§ PROVIDED DATA:
##########

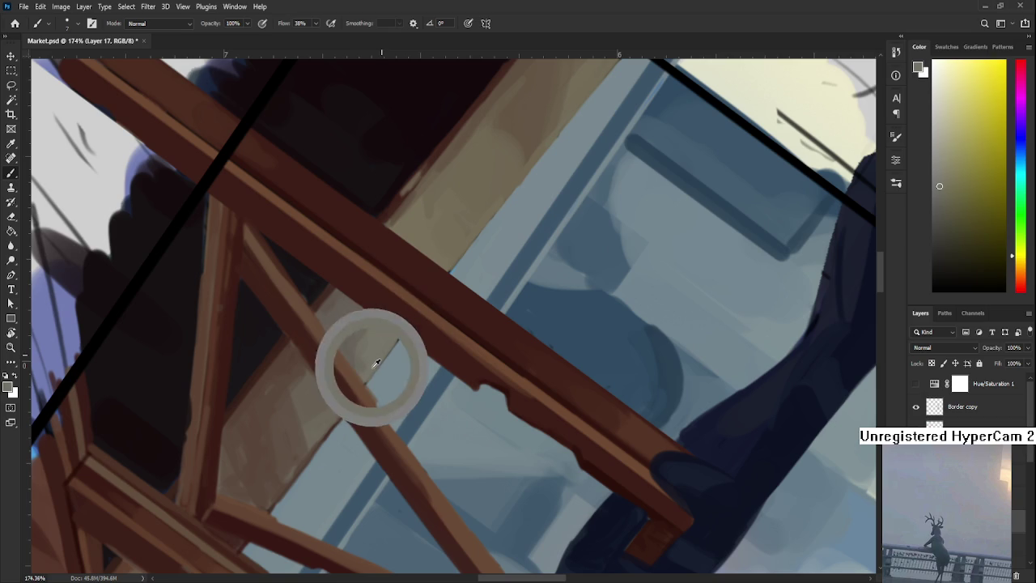
# Tilt the canvas view to about -20° and zoom out to see the whole stall.
pyautogui.moveTo(399, 336); pyautogui.dragTo(341, 402)
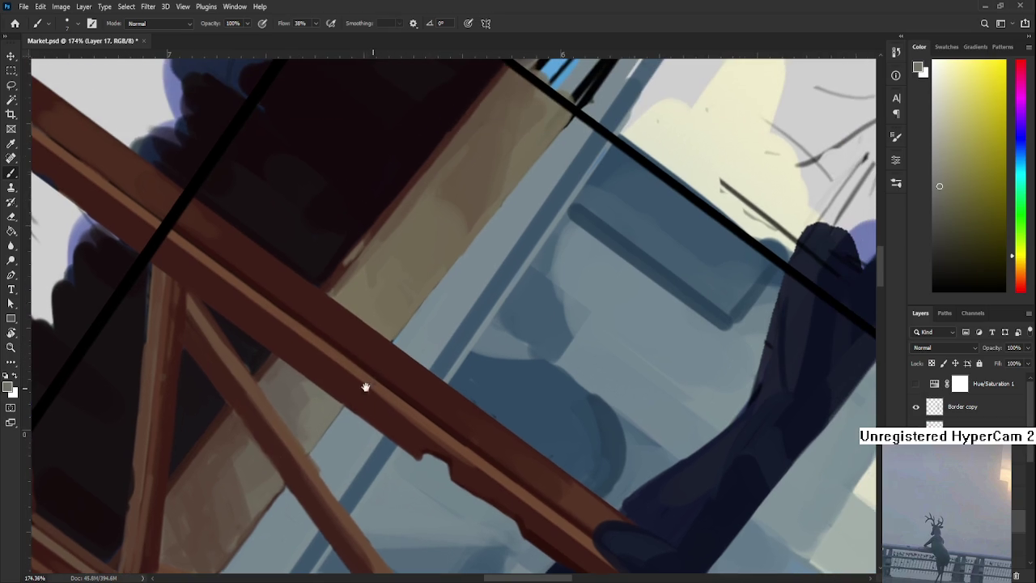
pyautogui.press('r')
pyautogui.moveTo(392, 339); pyautogui.dragTo(513, 261)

##########

§ WHAT THIS TASK INVOLVES:
The lines from the one containing "pyautogui.moveTo(399, 336); pyautogui.dragTo(341, 402)" to the end of the material must be output exactly, both ends included; no picture may appear.

§ EXERCISE RESPONSE:
pyautogui.moveTo(399, 336); pyautogui.dragTo(341, 402)
pyautogui.press('r')
pyautogui.moveTo(392, 339); pyautogui.dragTo(513, 261)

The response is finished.